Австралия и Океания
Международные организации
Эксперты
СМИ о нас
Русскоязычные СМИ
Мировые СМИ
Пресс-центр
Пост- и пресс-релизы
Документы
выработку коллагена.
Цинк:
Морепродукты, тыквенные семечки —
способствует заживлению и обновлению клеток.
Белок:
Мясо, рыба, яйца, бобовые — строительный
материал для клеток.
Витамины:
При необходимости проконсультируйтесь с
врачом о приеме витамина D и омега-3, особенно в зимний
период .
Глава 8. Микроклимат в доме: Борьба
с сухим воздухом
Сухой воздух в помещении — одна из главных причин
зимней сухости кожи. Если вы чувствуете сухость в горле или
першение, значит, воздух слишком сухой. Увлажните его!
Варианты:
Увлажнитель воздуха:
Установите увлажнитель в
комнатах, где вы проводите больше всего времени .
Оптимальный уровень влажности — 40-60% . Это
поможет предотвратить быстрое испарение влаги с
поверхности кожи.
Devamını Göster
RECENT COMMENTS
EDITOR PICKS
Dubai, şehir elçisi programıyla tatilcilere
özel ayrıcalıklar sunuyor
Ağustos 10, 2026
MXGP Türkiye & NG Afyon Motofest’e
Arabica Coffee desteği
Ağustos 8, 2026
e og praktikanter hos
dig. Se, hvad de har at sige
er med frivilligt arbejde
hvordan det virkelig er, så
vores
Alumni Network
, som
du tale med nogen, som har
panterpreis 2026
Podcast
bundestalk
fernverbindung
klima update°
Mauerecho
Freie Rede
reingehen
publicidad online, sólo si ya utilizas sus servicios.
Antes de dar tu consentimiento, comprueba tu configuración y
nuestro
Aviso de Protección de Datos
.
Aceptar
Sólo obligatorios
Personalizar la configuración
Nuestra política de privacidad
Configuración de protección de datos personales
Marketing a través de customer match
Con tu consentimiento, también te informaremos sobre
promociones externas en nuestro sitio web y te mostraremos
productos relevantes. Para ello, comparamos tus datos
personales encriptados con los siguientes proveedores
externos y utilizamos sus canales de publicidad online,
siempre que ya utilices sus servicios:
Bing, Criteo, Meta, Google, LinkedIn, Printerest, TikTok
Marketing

Task details. Go through the listing above line by line and state how many lines include the string "servicios". Write only the number.

Exercise response. 2